With the likelihood of psychiatric emergencies increasing, steps taken on systemic levels must be prioritised. “OPD timings could be staggered from one shift to three to prevent overcrowding with necessary precautions against transmission such as masks, sanitisation and distancing. Senior doctors should be posted at all emergency units to cater to mental health emergencies,” Dr Kala suggests. “Secondly, temporary flexibility for dispensing of medications for refilling, at private and public settings and remote consultations, should be maintained.”
As concerns over mental health in response to the pandemic are rising, ways to develop therapeutic frameworks have become one of priorities. Vaish has introduced an open form to record the experiences of people about the growing pandemic. “The best way to deal with this is to break the circuit that is activating fight-or-flight. Conscious breathing is the best way to do this. If you feel the panic rising, just stop everything and for 20 minutes just take deep breaths that go down to your stomach (also known as diaphragm breathing).”

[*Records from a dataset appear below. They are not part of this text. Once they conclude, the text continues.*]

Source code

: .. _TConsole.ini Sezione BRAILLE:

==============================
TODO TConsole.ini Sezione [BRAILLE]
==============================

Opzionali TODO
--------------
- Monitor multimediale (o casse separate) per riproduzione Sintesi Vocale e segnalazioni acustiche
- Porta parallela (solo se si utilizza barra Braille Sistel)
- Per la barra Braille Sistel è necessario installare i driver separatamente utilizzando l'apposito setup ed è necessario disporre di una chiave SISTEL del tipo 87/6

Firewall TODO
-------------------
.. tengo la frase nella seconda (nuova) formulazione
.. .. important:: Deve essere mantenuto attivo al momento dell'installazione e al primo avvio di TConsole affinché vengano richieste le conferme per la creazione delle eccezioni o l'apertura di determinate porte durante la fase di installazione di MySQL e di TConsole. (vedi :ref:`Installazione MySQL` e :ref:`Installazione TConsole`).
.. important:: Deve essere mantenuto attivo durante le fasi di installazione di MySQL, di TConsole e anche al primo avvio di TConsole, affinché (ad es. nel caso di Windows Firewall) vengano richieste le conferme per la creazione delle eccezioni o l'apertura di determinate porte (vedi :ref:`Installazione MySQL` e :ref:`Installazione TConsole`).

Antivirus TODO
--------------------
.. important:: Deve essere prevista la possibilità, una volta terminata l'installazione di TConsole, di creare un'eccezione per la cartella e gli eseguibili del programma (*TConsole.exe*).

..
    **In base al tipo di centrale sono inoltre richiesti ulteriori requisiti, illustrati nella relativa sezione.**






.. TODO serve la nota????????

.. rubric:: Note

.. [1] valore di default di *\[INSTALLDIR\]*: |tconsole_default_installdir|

Other than relaxation, Vaish suggests evidence-based personal care that includes self-introspection. “Anxiety makes us immerse ourselves in the news and ponder over the crisis. This needs to be controlled by challenging our thoughts — asking yourself ‘Am I really unsafe? Or am I feeling unsafe?’ Our sense of safety can be threatened by ruminating over what could go wrong. It is important to differentiate between solving problems and complying with collective prevention. It would help to direct your thoughts, reflecting that you don’t need to solve the problem but to do as you’re told.”
Responding to the coronavirus outbreak, mental healthcare — like many other professions — have shifted to the online/telephonic mode. Taking into account the inaccessibility of proper care and fewer numbers of professionals on the forefront, Nair believes that traditional methods of psychological interventions remain largely inadequate.
Along with her colleague and a fellow psychotherapist, Lamia Bagasrawala, she is holding an online support group for building individual and community resources to survive the consequences of COVID-19 .
“A situation like this is new and the uncertainty is overwhelming for many,” Bagasrawala and Nair say. “We weekly share a learning platform that brings together individuals experiencing a common distress, concerns or challenges with the aim of co-creating resources and an online safe space that is designed to create space for individuals in order to support collective reflection, build knowledge, perspectives and strengthen hope within the larger social-political context.” As facilitators the two are hoping to collate and document their own experiences as mental health professionals who are navigating through these unprecedented experiences within this time.
Talking about people’s responses to their initiative they observed, “The participants have found these spaces to be helpful in not only recognising their own resources and skills needed to manage the situation but also realising that everyone’s challenges may play out differently and therefore self-care and support may look different too. As they navigated through the many challenges that they face amidst the COVID-19 crisis, they also found hope in each other’s stories.”